Only lines containing the word "moveTo" belong in the answer; copy each one from the records.

**Given data**
###

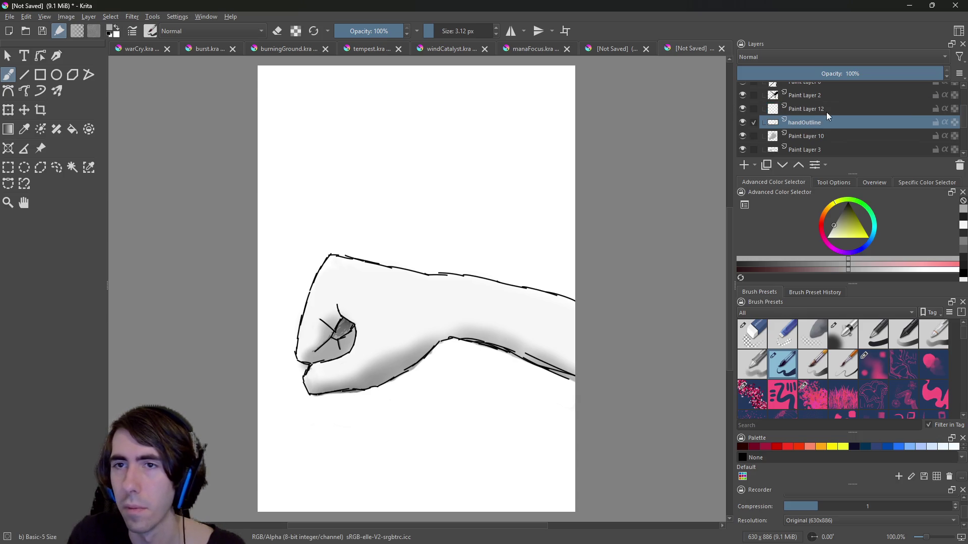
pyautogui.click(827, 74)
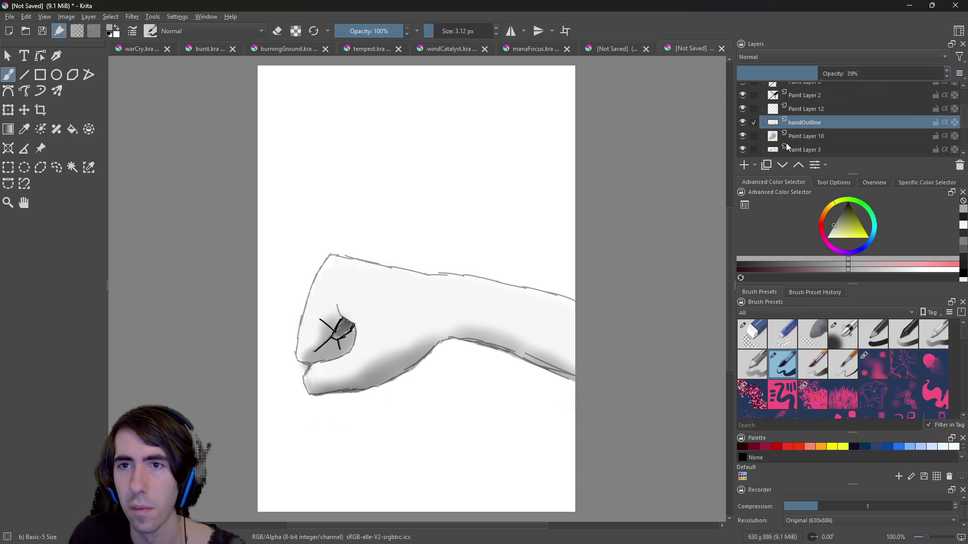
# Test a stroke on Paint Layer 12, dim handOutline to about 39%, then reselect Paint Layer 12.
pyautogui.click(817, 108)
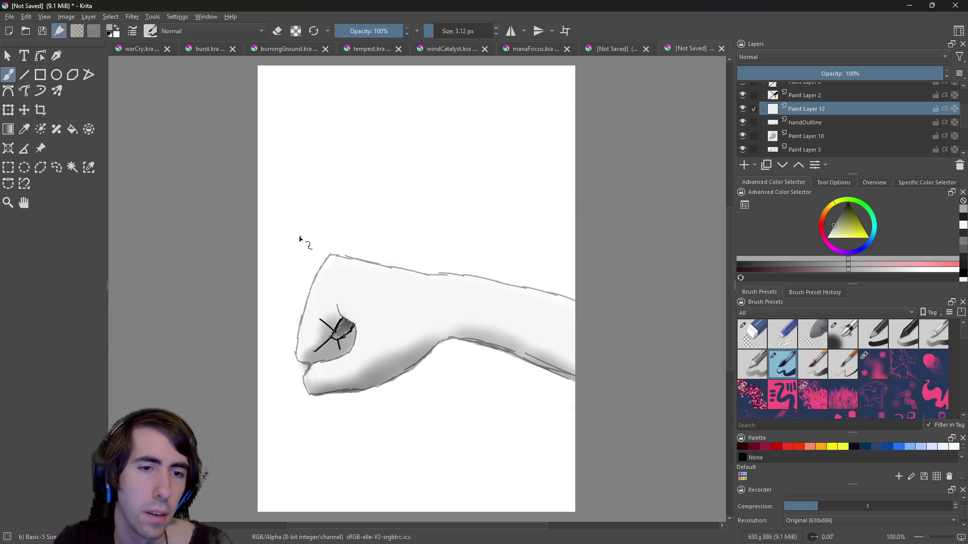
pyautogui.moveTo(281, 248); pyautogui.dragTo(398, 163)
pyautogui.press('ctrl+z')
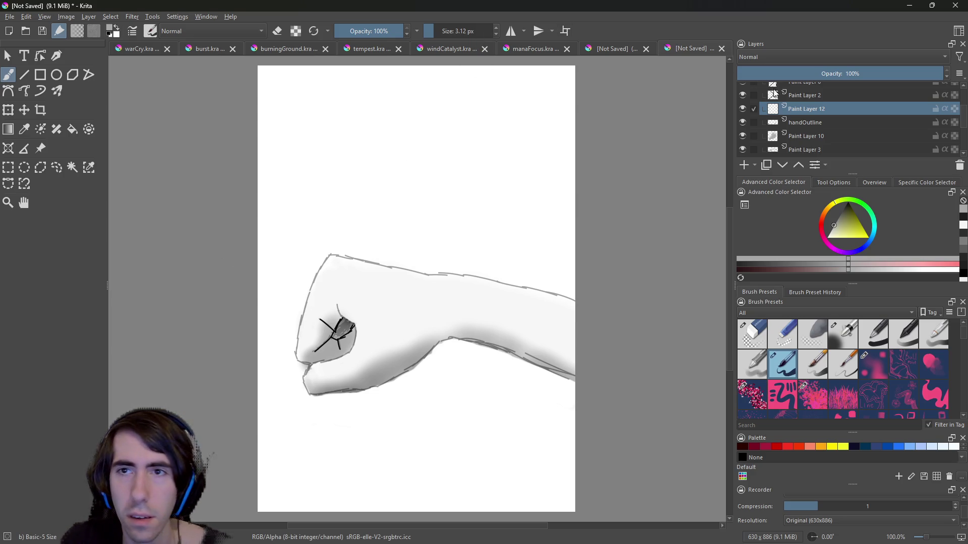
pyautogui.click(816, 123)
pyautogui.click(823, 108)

###

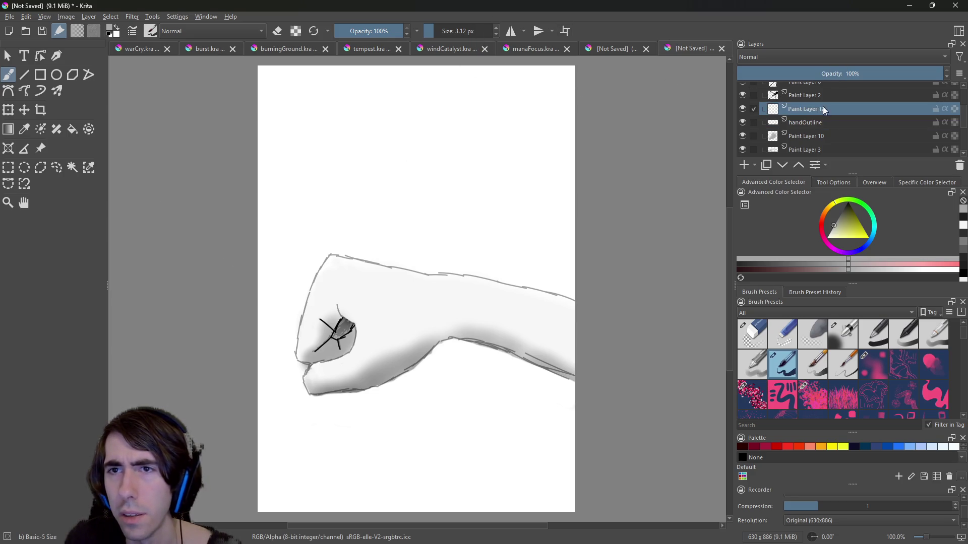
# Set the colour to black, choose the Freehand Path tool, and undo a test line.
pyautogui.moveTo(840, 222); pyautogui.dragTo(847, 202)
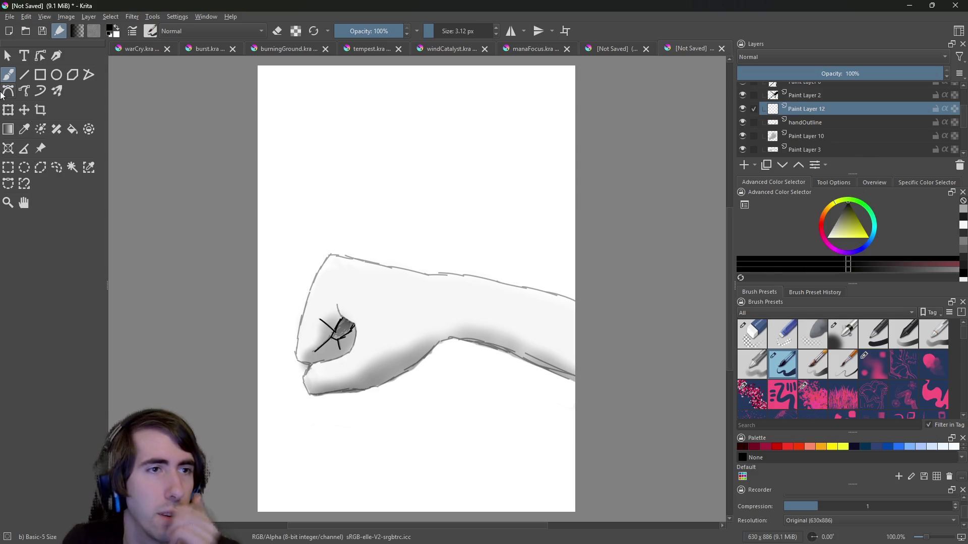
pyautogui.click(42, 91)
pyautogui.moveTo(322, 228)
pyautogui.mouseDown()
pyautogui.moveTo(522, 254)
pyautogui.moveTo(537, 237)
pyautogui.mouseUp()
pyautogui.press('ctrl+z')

###

**Your solution**
pyautogui.moveTo(281, 248); pyautogui.dragTo(398, 163)
pyautogui.moveTo(840, 222); pyautogui.dragTo(847, 202)
pyautogui.moveTo(322, 228)
pyautogui.moveTo(522, 254)
pyautogui.moveTo(537, 237)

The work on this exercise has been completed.